I think she was also chiding him for not being careful enough with the revelation of this tender information. He sort of didn’t take it seriously enough or didn’t embrace it fully. He was a little skeptical or surprised that her name was something that was unappealing to him; she was trusting him with this most intimate fact about her, and he wasn’t ready to deal with it. But everybody in the book experiences the world through a highly subjective distortion, so just because a character says it doesn’t mean it’s true. There are constant miscommunications, and people are constantly lying to each other or misrepresenting their own thoughts, so there also can be a miscommunication with the self.

Time Out NY mentioned that Cormac McCarthy’s Blood Meridian heavily influenced the book.

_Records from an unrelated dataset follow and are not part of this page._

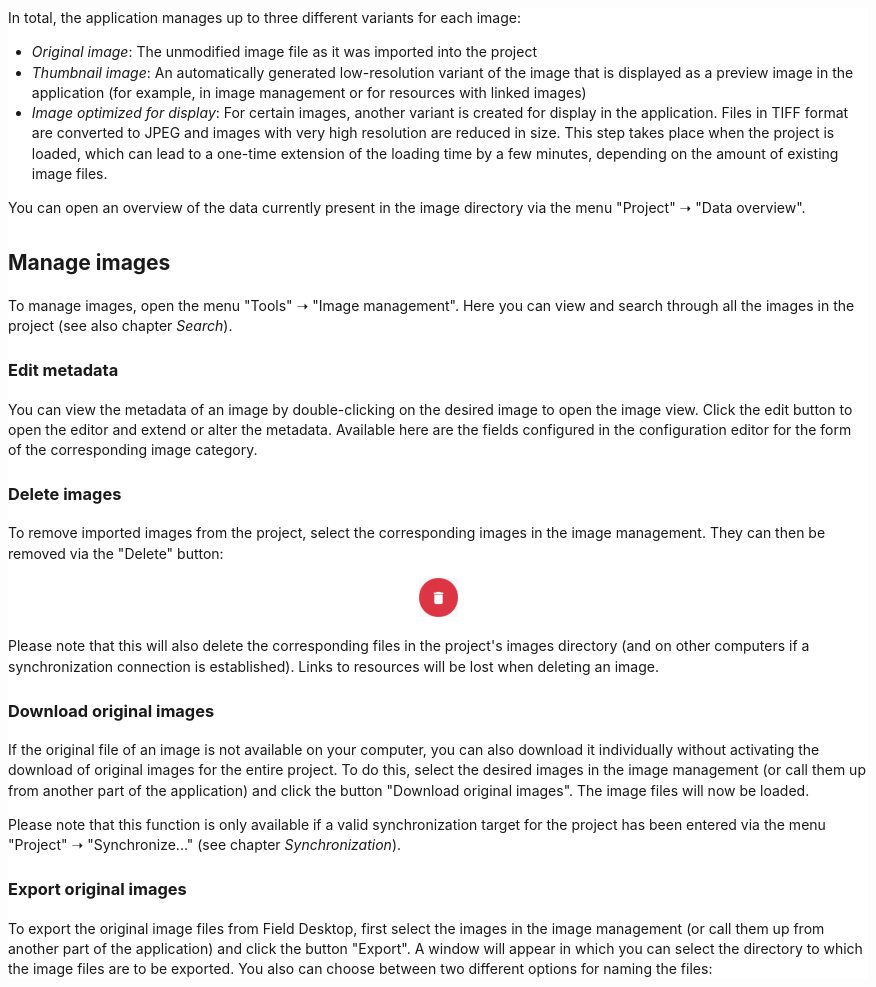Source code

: In total, the application manages up to three different variants for each image:
* *Original image*: The unmodified image file as it was imported into the project
* *Thumbnail image*: An automatically generated low-resolution variant of the image that is displayed as a preview image in the application (for example, in image management or for resources with linked images)
* *Image optimized for display*: For certain images, another variant is created for display in the application. Files in TIFF format are converted to JPEG and images with very high resolution are reduced in size. This step takes place when the project is loaded, which can lead to a one-time extension of the loading time by a few minutes, depending on the amount of existing image files.

You can open an overview of the data currently present in the image directory via the menu "Project" ➝ "Data overview".


## Manage images

To manage images, open the menu "Tools" ➝ "Image management". Here you can view and search through all the images in the project (see also chapter *Search*).


### Edit metadata

You can view the metadata of an image by double-clicking on the desired image to open the image view. Click the edit button to open the editor and extend or alter the metadata. Available here are the fields configured in the configuration editor for the form of the corresponding image category.


### Delete images

To remove imported images from the project, select the corresponding images in the image management. They can then be removed via the "Delete" button:

<p align="center"><img src="images/en/images/delete_button.png" alt="Button 'Delete'"/></p>

Please note that this will also delete the corresponding files in the project's images directory (and on other computers if a synchronization connection is established). Links to resources will be lost when deleting an image.


### Download original images

If the original file of an image is not available on your computer, you can also download it individually without activating the download of original images for the entire project. To do this, select the desired images in the image management (or call them up from another part of the application) and click the button "Download original images". The image files will now be loaded.

Please note that this function is only available if a valid synchronization target for the project has been entered via the menu "Project" ➝ "Synchronize..." (see chapter *Synchronization*).


### Export original images

To export the original image files from Field Desktop, first select the images in the image management (or call them up from another part of the application) and click the button "Export". A window will appear in which you can select the directory to which the image files are to be exported. You also can choose between two different options for naming the files:

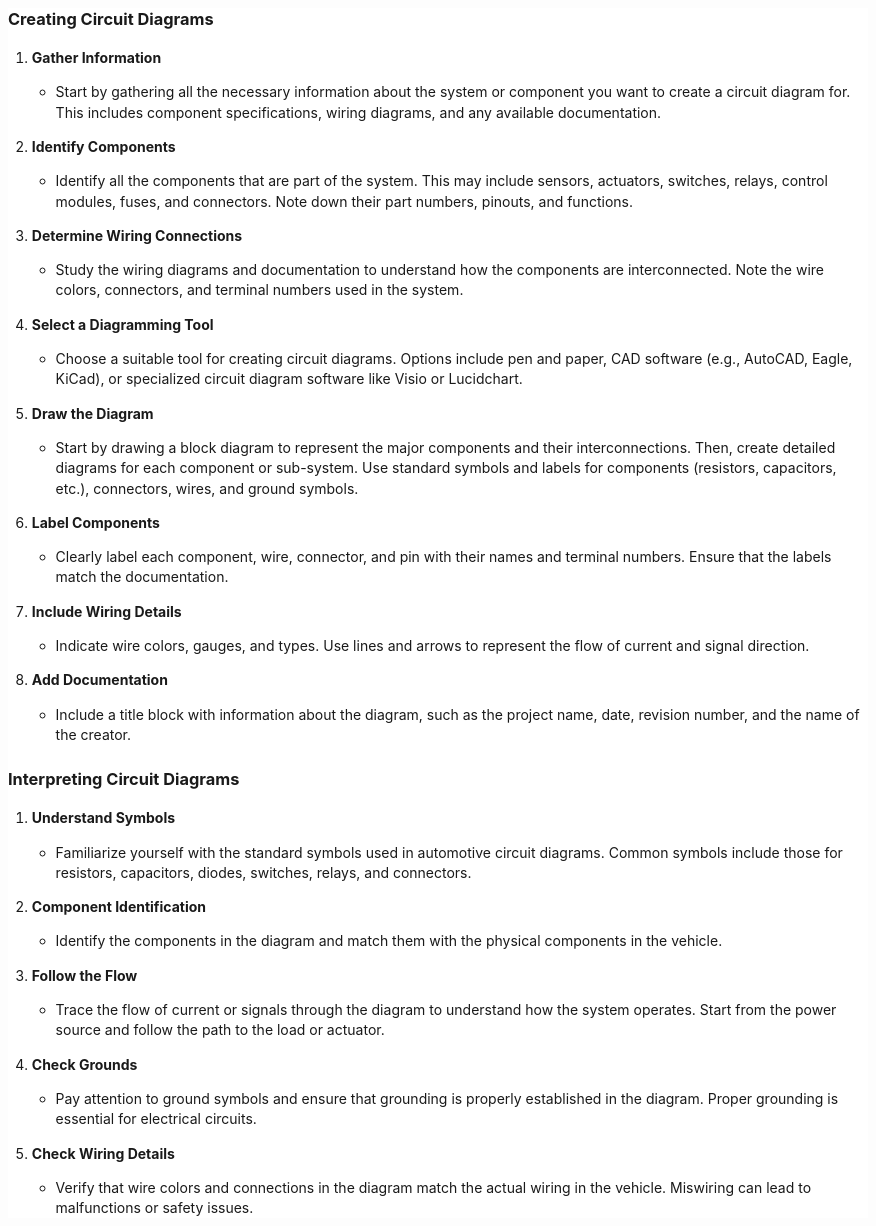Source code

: ### Creating Circuit Diagrams

1. **Gather Information**
   - Start by gathering all the necessary information about the system or component you want to create a circuit diagram for. This includes component specifications, wiring diagrams, and any available documentation.

2. **Identify Components**
   - Identify all the components that are part of the system. This may include sensors, actuators, switches, relays, control modules, fuses, and connectors. Note down their part numbers, pinouts, and functions.

3. **Determine Wiring Connections**
   - Study the wiring diagrams and documentation to understand how the components are interconnected. Note the wire colors, connectors, and terminal numbers used in the system.

4. **Select a Diagramming Tool**
   - Choose a suitable tool for creating circuit diagrams. Options include pen and paper, CAD software (e.g., AutoCAD, Eagle, KiCad), or specialized circuit diagram software like Visio or Lucidchart.

5. **Draw the Diagram**
   - Start by drawing a block diagram to represent the major components and their interconnections. Then, create detailed diagrams for each component or sub-system. Use standard symbols and labels for components (resistors, capacitors, etc.), connectors, wires, and ground symbols.

6. **Label Components**
   - Clearly label each component, wire, connector, and pin with their names and terminal numbers. Ensure that the labels match the documentation.

7. **Include Wiring Details**
   - Indicate wire colors, gauges, and types. Use lines and arrows to represent the flow of current and signal direction.

8. **Add Documentation**
   - Include a title block with information about the diagram, such as the project name, date, revision number, and the name of the creator.

### Interpreting Circuit Diagrams

1. **Understand Symbols**
   - Familiarize yourself with the standard symbols used in automotive circuit diagrams. Common symbols include those for resistors, capacitors, diodes, switches, relays, and connectors.

2. **Component Identification**
   - Identify the components in the diagram and match them with the physical components in the vehicle.

3. **Follow the Flow**
   - Trace the flow of current or signals through the diagram to understand how the system operates. Start from the power source and follow the path to the load or actuator.

4. **Check Grounds**
   - Pay attention to ground symbols and ensure that grounding is properly established in the diagram. Proper grounding is essential for electrical circuits.

5. **Check Wiring Details**
   - Verify that wire colors and connections in the diagram match the actual wiring in the vehicle. Miswiring can lead to malfunctions or safety issues.
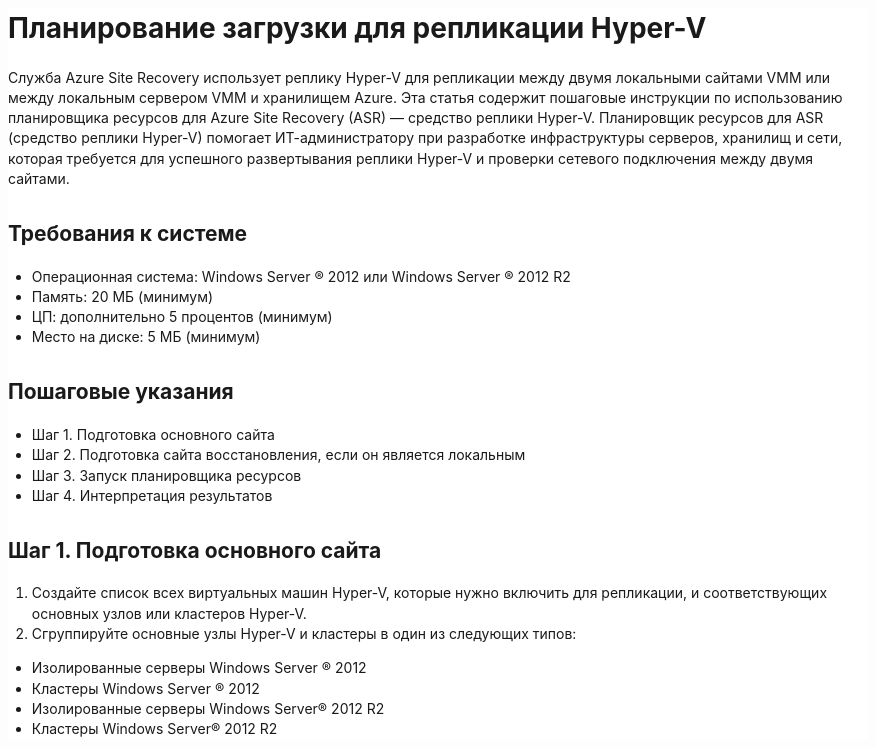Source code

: <properties
	pageTitle="Планирование загрузки для репликации Hyper-V"
	description="В этой статье описаны инструкции по использованию планировщика ресурсов для службы Azure Site Recovery, а также ресурсы по планированию загрузки для репликации Hyper-V"
	services="site-recovery"
	documentationCenter="na"
	authors="csilauraa"
	manager="jwhit"
	editor="tysonn" />
<tags
	ms.service="site-recovery"
	ms.devlang="na"
	ms.topic="get-started-article"
	ms.tgt_pltfrm="na"
	ms.workload="infrastructure-services"
	ms.date="08/05/2015"
	ms.author="lauraa" />

# Планирование загрузки для репликации Hyper-V

Служба Azure Site Recovery использует реплику Hyper-V для репликации между двумя локальными сайтами VMM или между локальным сервером VMM и хранилищем Azure. Эта статья содержит пошаговые инструкции по использованию планировщика ресурсов для Azure Site Recovery (ASR) — средство реплики Hyper-V. Планировщик ресурсов для ASR (средство реплики Hyper-V) помогает ИТ-администратору при разработке инфраструктуры серверов, хранилищ и сети, которая требуется для успешного развертывания реплики Hyper-V и проверки сетевого подключения между двумя сайтами.

## Требования к системе
- Операционная система: Windows Server ® 2012 или Windows Server ® 2012 R2
- Память: 20 МБ (минимум)
- ЦП: дополнительно 5 процентов (минимум)
- Место на диске: 5 МБ (минимум)

## Пошаговые указания
- Шаг 1. Подготовка основного сайта
- Шаг 2. Подготовка сайта восстановления, если он является локальным
- Шаг 3. Запуск планировщика ресурсов
- Шаг 4. Интерпретация результатов

## Шаг 1. Подготовка основного сайта
1. Создайте список всех виртуальных машин Hyper-V, которые нужно включить для репликации, и соответствующих основных узлов или кластеров Hyper-V.
2. Сгруппируйте основные узлы Hyper-V и кластеры в один из следующих типов:

  - Изолированные серверы Windows Server ® 2012
  - Кластеры Windows Server ® 2012
  - Изолированные серверы Windows Server® 2012 R2
  - Кластеры Windows Server® 2012 R2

I came to it rather late in life, I had actually not read it when I started writing Jamestown, but somewhere relatively early in the writing process I read Blood Meridian. I felt deep revulsion and a strong kinship with McCarthy.

Why revulsion?

It’s a nasty book that reveals something deeply horrifying about human nature. There’s that judge who seems to be, oddly enough, the protagonist, or at least one of the contenders for that title. He’s this big, seven-foot-tall, bald, pale guy who’s kind of a giant baby, and he behaves and looks and speaks revoltingly. But he also seems to be the soothsayer and poet of the book, and he seems to be the repository of the most amount of cultural knowledge, so he’s in some way, undeniably, one of the book’s moral centers. I was also just struck by the beauty of the writing and the high formalist tone that McCarthy takes and all the Biblical references. I guess I was after describing much of the same thing. You can call “man’s inhumanity to man” the monumental aspect of who we are. I was after describing other things, as well, but that feature of what I wanted to talk about, as well as the relationship between our history and who we are now, is something I think he represented beautifully in all its horror.

Brooklyn vs. Manhattan: if nobody intervened, who would have won?

[Laughs] I don’t know, that’s a tough call. I guess the parallel to the 17th century history is Manhattan as the equivalent of England and Brooklyn as the equivalent of Spain. England did kick Spain’s ass eventually, but I would hesitate to wager. Manhattan is bigger and has more resources, but Brooklyn is really feisty.